CEO Health: Don't Ask, Do Tell
(FORTUNE Magazine) – They say lightning doesn't strike twice, but it sure did at McDonald's.
On April 19, CEO Jim Cantalupo died of a heart attack. The board smoothly handed the reins to president Charlie Bell, 43, but two weeks later the Aussie was diagnosed with colorectal cancer and underwent surgery. (Bell, who has remained CEO, said on May 10 that he was "recovering nicely.") In both cases the company has received high marks from investors for addressing the situation quickly.
But the double blow does raise good questions: Just how much should a company--especially one as large as McDonald's--know about its chief's health, and how much should it tell shareholders and employees? We expect our nation's leaders to get regular physicals--should we expect the same of our corporate bosses?

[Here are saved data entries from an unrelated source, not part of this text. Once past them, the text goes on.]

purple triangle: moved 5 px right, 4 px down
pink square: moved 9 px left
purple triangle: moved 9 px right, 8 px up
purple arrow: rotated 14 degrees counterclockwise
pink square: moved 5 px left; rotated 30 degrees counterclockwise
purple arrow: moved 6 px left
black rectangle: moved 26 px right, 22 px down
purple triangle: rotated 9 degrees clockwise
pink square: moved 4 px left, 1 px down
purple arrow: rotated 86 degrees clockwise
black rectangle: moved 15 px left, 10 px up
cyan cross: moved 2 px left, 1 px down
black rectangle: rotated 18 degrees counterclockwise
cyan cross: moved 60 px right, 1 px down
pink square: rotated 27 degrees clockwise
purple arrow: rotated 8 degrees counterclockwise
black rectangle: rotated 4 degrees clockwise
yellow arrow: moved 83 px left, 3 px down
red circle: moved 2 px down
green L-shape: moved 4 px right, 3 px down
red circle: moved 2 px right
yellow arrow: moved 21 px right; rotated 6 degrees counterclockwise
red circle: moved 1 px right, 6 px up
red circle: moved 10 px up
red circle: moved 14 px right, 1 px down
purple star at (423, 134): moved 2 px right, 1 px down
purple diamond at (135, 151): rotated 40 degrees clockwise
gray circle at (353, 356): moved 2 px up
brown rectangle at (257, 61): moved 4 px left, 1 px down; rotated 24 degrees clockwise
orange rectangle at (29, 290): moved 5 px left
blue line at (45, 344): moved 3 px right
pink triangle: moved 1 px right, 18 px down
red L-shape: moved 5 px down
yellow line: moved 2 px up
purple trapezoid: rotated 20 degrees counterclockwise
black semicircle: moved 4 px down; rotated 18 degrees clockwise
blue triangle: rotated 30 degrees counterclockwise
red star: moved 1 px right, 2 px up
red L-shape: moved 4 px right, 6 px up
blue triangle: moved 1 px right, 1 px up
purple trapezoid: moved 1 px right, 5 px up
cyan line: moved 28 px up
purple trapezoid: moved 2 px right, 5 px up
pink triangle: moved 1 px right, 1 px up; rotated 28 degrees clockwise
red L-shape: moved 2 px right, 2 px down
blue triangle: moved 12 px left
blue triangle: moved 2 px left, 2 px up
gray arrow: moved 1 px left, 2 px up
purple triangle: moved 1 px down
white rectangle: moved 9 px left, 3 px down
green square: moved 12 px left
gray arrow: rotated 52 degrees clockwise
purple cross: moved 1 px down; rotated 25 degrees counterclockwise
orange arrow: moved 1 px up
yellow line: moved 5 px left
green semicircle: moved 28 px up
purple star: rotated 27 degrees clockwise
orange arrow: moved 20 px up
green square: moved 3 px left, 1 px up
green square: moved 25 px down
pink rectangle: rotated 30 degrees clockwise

While executive-health programs like that offered by the Mayo Clinic have boosted enrollments over the past few years, only 22% of companies sponsor annual physicals for execs, according to a 2003 survey by the American Management Association. For some, that's not enough. "The board is responsible for understanding everything there is to know about any factor affecting the CEO's ability to handle or even stay in the job, and failure to do so is a violation of their duty as fiduciaries," says Nell Minow of the Corporate Library, a corporate-governance watchdog. "This is a wake-up call for every corporate-governance committee," adds Bruce Ellig, former VP of HR at Pfizer.
Unfortunately, there isn't a standard playbook to follow when the boss gets sick. When Tenneco CEO Mike Walsh learned he had a brain tumor in January 1993, he held a press conference the very next day. That same week Reginald Lewis, chairman of privately held TLC Beatrice, died the day after the company finally announced he had a brain tumor and had lapsed into a coma.
While the Americans With Disabilities Act prohibits employers from asking about a candidate's medical history, once a job offer has been made, the company may insist on a physical. Current employees, like Bell, may be asked only job-related questions. (McDonald's has said that Bell was not aware he had cancer when he took the job, although he had reportedly been feeling ill since late February.)
More often than not, "boards just don't bring [health issues] up," says longtime CEO headhunter Tom Neff. Nina Dixon, who serves on three boards, says that in the CEO searches she has conducted, "We assumed that if they looked healthy, they were."
In the end, given the limits of the law, boards and shareholders are dependent on executives' being honest about their health. You may not be able to ask, but you'd better hope your CEO is willing to tell.